The perimeter of the rectangle is 32 cm. If its length is increased by 5 cm and the width is reduced by 2 cm
The perimeter of the rectangle is 32 cm. If its length is increased by 5 cm and the width is reduced by 2 cm, then the area of the rectangle will increase by 7 cm2. Find the sides of the given rectangle.
1. Let the length of the rectangle be a cm, and the width – b cm. The perimeter of the rectangle is the sum of the lengths of all its sides; the perimeter of the rectangle is 2 * (a + b) cm.
2. The area of a rectangle is the product of its length and width, ie. the area of this rectangle is a * b cm2.
3. If the length of the rectangle is increased by 5 cm, and the width is reduced by 2 cm, then we get a new rectangle with sides (a + 5) cm and (b – 2) cm. The area of such a rectangle will be (a + 5) * (b – 2) cm2, and this area is 7 cm2 larger than the area of the original rectangle.

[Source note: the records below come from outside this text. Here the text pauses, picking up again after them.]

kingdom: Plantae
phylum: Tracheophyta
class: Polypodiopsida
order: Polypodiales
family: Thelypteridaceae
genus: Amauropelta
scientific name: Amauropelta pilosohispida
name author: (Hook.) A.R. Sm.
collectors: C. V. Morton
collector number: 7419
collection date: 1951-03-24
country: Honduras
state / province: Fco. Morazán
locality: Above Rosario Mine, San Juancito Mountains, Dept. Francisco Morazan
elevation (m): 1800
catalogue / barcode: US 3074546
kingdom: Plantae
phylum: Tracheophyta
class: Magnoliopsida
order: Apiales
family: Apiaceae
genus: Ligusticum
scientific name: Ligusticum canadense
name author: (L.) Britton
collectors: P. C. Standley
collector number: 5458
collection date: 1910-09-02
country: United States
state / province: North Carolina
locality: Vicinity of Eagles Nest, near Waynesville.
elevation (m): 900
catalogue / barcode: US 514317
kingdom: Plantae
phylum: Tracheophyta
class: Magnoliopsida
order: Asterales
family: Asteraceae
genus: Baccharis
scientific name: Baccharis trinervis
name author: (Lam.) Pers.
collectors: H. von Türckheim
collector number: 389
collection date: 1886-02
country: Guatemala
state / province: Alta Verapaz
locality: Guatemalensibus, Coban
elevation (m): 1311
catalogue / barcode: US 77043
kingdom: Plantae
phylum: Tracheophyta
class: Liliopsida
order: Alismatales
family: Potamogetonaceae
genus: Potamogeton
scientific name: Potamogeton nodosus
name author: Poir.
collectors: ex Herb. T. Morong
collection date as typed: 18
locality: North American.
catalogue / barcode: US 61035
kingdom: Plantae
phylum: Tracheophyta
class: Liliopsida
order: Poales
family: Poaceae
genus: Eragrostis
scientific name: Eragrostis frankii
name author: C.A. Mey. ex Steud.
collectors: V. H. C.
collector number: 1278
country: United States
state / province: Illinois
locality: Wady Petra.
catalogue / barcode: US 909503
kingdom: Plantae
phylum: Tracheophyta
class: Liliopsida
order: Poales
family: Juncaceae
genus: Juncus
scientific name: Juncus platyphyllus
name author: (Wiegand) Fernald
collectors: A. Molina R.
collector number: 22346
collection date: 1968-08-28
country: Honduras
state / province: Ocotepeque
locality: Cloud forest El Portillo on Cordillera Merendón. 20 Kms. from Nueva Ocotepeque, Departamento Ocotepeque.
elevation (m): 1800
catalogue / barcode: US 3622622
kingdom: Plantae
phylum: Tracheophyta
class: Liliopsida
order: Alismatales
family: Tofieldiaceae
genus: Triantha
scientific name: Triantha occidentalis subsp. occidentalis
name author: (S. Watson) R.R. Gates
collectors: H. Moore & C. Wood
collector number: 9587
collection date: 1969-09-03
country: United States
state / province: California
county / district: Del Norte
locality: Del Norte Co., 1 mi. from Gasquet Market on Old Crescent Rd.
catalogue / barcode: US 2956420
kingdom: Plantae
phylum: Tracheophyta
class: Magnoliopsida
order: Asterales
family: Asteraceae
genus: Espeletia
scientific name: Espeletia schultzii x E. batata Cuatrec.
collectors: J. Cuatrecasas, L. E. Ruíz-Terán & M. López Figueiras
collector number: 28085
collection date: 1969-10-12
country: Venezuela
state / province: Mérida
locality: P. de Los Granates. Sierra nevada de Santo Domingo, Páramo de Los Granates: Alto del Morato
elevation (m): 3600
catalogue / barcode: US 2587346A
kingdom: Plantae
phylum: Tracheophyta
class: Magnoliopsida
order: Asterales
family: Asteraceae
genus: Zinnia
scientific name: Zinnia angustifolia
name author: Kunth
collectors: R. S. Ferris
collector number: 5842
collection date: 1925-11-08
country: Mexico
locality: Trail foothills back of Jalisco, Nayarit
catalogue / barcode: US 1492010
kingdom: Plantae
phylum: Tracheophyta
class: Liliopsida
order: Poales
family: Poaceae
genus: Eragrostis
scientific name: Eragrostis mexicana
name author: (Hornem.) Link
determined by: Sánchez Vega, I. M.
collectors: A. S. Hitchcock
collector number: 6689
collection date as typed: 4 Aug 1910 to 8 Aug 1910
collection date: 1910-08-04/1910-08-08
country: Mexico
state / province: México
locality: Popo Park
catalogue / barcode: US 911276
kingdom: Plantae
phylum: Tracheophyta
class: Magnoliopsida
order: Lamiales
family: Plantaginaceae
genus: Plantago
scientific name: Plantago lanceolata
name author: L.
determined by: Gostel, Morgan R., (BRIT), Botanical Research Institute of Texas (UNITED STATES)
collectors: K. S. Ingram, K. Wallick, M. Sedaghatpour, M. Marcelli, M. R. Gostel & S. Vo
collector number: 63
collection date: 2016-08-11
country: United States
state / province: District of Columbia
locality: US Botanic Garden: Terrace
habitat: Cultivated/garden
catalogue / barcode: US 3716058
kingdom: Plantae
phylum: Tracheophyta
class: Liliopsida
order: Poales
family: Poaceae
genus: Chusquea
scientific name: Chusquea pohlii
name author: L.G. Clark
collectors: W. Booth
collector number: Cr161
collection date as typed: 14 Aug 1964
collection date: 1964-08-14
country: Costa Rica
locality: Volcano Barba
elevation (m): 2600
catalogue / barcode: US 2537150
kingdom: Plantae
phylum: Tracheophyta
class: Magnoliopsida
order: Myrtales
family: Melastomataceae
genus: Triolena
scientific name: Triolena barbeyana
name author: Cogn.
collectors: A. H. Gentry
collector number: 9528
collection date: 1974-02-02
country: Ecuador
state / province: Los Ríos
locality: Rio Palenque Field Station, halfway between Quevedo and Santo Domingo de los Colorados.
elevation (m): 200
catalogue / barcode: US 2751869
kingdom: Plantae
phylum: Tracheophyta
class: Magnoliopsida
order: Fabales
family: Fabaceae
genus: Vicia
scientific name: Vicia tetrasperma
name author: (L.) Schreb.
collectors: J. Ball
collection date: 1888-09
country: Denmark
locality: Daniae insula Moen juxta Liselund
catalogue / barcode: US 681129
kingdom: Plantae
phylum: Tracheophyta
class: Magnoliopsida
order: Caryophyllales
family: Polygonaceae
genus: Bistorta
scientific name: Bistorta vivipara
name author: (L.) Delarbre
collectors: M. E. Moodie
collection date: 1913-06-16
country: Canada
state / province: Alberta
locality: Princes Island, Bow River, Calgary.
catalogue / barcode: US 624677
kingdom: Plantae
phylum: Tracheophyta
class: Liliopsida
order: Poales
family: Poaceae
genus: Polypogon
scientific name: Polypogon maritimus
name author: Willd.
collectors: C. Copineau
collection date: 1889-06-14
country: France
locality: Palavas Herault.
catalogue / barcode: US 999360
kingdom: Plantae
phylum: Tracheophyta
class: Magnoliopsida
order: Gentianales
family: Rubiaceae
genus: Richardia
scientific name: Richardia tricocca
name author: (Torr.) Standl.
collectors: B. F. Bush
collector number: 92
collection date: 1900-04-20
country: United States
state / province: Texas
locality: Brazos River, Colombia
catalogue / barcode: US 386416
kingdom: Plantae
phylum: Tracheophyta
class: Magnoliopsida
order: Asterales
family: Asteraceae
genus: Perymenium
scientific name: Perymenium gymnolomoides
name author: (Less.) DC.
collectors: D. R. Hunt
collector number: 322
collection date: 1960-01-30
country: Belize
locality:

4. Let’s write down and solve the system of equations:
2 * (a + b) = 32;
(a + 5) * (b – 2) = a * b + 7;
5. Transforming the second equation, we get:
a * b + 5 * b – 2 * a – 10 = a * b +7;
5 * b – 2 * a = 17;
6. From the first equation a = 16 – b; we substitute this expression into the second equation:
5 * b – 2 * (16 – b) = 17;
5 * b + 2 * b = 17 + 32;
7 * b = 49;
b = 49/7 = 7;
a = 16 – 7 = 9;
Answer: the sides of the rectangle are 9 cm and 7 cm.